*** Opening DOCUMENT TEXT ***
Known Aliases: President Loki

Species: Frost Giant

Citizenship: Jotun, Asgardian

Affiliation(s): Asgard (formerly)

Portrayed By: Tom Hiddleston

Voiced By: Alexis Victor (European French dub)

Appearances: Loki

"Not so good a bargain. How about this one? My army, my throne?"

A variant of Loki who became President of the United States, or at least ran for the office… or something, who had rallied an army of other Loki variants for himself in the Void.


  • Adaptational Villainy: President Loki in the comics was created when Loki had long since become a heroic figure, who only ran for president as part of a deal with one of the presidential candidates. This variant is an ambitious backstabber who wants to rule over the other Lokis.
  • Advertised Extra: Trailers prominently made use of him, oftentimes implying that this was the same Loki as the main character of the show. However, he only appears in one episode, and briefly at that.
  • Alliance of Alternates: He rallies an army of Loki variants, which outnumbers Kid Loki's group. Unfortunately, said alliance didn't last long, as his men betray him when he suggests that he should take the throne for himself.
  • Alternate Self: He is an evil, nasty and vain variant of Loki who wound up in the Void and survived long enough to gather a bunch of misfits in an attempt to rule over it. He is betrayed by them, and Alligator Loki bites off his hand.
  • An Arm and a Leg: He gets his right hand bitten off by Alligator Loki when he invades the base of Boastful, Classic, and Kid Loki.
  • Big Bad Wannabe: Sees himself as a major threat to all other Lokis everywhere, but his ambitions simply amount to nothing more than ruling over a glorified junkyard, not to mention that he gets betrayed and disposed of as soon as he appeared.
  • Butt-Monkey: Nothing goes right for him. He gets betrayed by his own army, his hand is bitten off by Alligator Loki that leaves him screaming like a little girl, gets chucked head-first into a popcorn machine and left flailing like an idiot thinking that Alligator Loki (actually an illusion conjured by Classic Loki) is attacking him again.
  • Evil Counterpart: He is an evil, vain and selfish copy of the protagonist Loki played by the same actor.
  • Evil Sounds Deep: He speaks with a slightly deeper and raspier voice than the main L1130 Loki which makes his high-pitched screams after getting his hand bitten off even funnier.
  • Horns of Villainy: He wears a golden headgear with four horns protruding out of it, and he rallies an army of pruned variants to invade the other Lokis' base and attack them.
  • Hypocritical Humor: When betraying an enraged Boastful Loki, President Loki simply laughs in his face and asks his variant "What did you expect?". When his entire army turns on him shortly after, President Loki is similarly enraged, even shouting the same thing Boastful Loki did as seen in Moral Myopia before.
  • Laser-Guided Karma: His army betrays him immediately after he betrays Boastful Loki.
*** Closing DOCUMENT TEXT ***
● **WORK ORDER 1**
Answer these from the President Loki character page:
(a) Which actor portrays President Loki?
(b) Which hand does President Loki lose, and to whom?
(c) What question does President Loki ask Boastful Loki when betraying him?
● **WORK ORDER 2**
Write the next part of the President Loki character page, picking up after the line on Laser-Guided Karma.
*** Opening RECORD SET ***
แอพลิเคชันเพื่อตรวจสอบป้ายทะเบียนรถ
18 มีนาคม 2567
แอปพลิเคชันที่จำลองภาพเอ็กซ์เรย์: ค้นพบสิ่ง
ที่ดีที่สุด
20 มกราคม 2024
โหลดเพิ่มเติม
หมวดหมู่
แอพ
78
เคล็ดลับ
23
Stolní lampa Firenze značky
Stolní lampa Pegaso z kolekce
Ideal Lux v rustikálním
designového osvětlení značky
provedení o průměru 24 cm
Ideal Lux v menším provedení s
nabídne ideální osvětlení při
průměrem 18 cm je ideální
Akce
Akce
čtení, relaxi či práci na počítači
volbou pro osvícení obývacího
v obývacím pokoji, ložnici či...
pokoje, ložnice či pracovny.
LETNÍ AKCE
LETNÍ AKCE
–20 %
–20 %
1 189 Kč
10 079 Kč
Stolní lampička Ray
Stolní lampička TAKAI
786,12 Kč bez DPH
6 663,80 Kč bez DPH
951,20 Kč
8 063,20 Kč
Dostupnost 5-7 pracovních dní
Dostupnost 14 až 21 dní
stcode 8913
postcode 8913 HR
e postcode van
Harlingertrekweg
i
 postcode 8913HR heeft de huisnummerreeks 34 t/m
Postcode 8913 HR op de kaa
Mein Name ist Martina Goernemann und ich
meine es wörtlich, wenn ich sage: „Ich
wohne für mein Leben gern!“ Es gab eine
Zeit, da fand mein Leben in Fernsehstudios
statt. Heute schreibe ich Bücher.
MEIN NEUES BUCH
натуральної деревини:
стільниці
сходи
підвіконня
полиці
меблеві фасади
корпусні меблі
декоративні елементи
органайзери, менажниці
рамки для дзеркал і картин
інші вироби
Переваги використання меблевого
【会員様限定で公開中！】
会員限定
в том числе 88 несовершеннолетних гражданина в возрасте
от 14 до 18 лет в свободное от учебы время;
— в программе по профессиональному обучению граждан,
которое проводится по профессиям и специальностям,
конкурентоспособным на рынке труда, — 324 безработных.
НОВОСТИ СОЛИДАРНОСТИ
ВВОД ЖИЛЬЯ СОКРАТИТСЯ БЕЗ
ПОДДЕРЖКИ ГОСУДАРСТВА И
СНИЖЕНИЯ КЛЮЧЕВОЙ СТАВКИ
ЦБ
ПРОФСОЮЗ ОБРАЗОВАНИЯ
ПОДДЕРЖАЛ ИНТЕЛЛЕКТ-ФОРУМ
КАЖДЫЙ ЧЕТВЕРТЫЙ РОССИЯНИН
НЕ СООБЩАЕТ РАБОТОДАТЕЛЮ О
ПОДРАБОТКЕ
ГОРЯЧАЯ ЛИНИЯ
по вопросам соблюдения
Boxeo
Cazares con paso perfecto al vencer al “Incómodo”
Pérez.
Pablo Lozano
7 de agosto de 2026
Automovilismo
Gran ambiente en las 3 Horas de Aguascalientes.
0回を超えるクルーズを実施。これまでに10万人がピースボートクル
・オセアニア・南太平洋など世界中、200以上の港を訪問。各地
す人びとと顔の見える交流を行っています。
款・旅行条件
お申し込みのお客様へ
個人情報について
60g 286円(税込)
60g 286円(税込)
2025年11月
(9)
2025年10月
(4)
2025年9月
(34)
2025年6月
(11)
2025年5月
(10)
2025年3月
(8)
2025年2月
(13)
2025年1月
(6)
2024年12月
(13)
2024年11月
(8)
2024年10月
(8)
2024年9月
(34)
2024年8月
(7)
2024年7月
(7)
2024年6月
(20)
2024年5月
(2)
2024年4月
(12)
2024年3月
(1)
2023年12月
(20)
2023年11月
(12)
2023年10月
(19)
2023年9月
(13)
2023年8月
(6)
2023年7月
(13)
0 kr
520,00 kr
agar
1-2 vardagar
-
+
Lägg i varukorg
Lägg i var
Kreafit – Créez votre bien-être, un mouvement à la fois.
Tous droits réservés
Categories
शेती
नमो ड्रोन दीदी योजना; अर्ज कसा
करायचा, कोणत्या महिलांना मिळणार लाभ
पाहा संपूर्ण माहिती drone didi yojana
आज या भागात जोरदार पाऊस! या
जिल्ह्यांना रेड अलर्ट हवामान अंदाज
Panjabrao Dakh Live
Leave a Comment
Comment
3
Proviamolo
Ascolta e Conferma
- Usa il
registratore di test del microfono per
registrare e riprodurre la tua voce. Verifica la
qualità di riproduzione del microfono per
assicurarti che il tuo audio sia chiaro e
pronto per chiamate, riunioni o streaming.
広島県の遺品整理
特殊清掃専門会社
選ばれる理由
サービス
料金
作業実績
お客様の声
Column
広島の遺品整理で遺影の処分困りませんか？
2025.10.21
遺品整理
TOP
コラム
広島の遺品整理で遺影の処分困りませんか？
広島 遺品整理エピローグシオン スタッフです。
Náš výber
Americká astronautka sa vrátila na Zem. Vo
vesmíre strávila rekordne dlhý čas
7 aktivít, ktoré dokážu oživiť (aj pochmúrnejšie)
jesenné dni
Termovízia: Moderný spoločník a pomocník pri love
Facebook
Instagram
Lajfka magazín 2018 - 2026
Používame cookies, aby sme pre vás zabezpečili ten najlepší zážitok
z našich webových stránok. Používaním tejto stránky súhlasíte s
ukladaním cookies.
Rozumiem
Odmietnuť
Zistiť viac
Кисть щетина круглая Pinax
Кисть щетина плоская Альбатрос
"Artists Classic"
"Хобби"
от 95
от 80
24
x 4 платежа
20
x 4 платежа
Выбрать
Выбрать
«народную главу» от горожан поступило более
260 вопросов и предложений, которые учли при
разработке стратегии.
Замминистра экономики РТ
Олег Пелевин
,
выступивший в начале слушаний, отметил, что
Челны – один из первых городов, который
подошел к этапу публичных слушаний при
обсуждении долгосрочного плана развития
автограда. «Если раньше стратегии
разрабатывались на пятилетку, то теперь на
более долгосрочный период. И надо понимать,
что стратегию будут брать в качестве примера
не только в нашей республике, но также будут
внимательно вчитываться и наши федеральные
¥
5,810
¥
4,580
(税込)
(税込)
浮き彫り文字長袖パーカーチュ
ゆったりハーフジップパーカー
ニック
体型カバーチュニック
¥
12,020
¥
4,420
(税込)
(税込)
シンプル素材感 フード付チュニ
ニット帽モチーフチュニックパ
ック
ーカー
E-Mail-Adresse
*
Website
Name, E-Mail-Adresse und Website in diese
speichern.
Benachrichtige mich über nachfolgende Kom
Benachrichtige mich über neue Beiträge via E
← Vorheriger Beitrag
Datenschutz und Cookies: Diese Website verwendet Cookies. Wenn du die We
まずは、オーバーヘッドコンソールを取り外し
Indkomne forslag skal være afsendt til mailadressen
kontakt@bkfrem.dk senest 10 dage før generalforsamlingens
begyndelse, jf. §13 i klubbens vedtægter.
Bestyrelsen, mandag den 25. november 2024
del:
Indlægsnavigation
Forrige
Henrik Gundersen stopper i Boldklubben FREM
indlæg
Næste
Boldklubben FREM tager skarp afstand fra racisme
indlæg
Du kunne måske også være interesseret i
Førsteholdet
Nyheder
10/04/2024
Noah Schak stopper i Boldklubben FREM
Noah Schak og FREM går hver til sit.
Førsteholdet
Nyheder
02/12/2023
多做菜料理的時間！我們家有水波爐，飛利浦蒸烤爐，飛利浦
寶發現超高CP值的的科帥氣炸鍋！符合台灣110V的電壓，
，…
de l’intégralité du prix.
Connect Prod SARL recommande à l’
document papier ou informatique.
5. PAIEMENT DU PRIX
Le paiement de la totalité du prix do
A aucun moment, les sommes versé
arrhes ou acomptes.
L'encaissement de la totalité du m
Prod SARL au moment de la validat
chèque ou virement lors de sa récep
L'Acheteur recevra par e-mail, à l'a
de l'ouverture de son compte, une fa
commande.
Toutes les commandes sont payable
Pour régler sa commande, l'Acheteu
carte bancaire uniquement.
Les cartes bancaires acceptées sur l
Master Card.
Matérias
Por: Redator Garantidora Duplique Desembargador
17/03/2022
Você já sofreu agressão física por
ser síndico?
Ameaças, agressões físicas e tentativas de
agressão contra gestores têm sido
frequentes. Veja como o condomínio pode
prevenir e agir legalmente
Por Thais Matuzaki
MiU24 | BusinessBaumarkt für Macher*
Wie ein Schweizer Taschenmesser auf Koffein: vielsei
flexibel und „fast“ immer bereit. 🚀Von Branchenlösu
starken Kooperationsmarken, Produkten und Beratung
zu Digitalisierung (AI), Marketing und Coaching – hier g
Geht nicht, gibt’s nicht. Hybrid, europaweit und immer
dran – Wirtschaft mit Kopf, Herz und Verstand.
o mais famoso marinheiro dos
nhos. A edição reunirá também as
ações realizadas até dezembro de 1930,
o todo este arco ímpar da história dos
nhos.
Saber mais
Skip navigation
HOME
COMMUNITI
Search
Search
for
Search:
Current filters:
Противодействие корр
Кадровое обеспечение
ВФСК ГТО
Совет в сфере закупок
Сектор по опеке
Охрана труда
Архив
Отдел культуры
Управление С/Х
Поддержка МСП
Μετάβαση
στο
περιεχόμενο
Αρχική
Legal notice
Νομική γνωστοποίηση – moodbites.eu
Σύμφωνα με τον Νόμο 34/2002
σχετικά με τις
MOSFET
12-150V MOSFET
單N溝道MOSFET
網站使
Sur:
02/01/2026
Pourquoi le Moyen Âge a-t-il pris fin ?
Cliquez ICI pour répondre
*** Closing RECORD SET ***
● **RESPONSE BOX 1**
(a) Tom Hiddleston
(b) His right hand, bitten off by Alligator Loki
(c) "What did you expect?"

● **RESPONSE BOX 2**
  • Moral Myopia: When Boastful Loki complains that "We had a deal!" during President Loki's betrayal, President Loki laughs in his face. Then he becomes just as indignant when his army of Lokis betrays him, and he says the very same thing, "We had a deal!"
  • Mythology Gag: His appearance is pulled straight from the pages of the Vote Loki comic series.
  • Noodle Incident: Very little is actually known about President Loki; even less than Alligator Loki. For starters...why is he "President" Loki? Did he actually become President of the United States, or simply run an unsuccessful presidential campaign? What were the exact circumstances behind that to begin with? Why is his suit all torn up? How did he manage to rally an army of Loki variants for himself who all look like Rummage Sale Rejects? Why do the variants all wear "Vote Loki" badges? Why does one variant have his World War I-era helmet decorated in random kitchen utensils? Why does he scream like a little girl? So, so many questions, and not a single answer in sight.
  • Paper Tiger: Despite presenting himself as a formidable threat, being able to command an army of his own variants, he turns out to be all bark and no bite the moment he gets betrayed by said army. He displays no combat ability (getting trounced by his fellow Lokis) nor is he as durable (getting his hand bitten off by Alligator Loki when other Lokis have been seen shrugging off far worse injuries).
  • Screams Like a Little Girl: He lets out a high-pitched scream after Alligator Loki bites his hand off, and again when he believes he's wrestling it off him.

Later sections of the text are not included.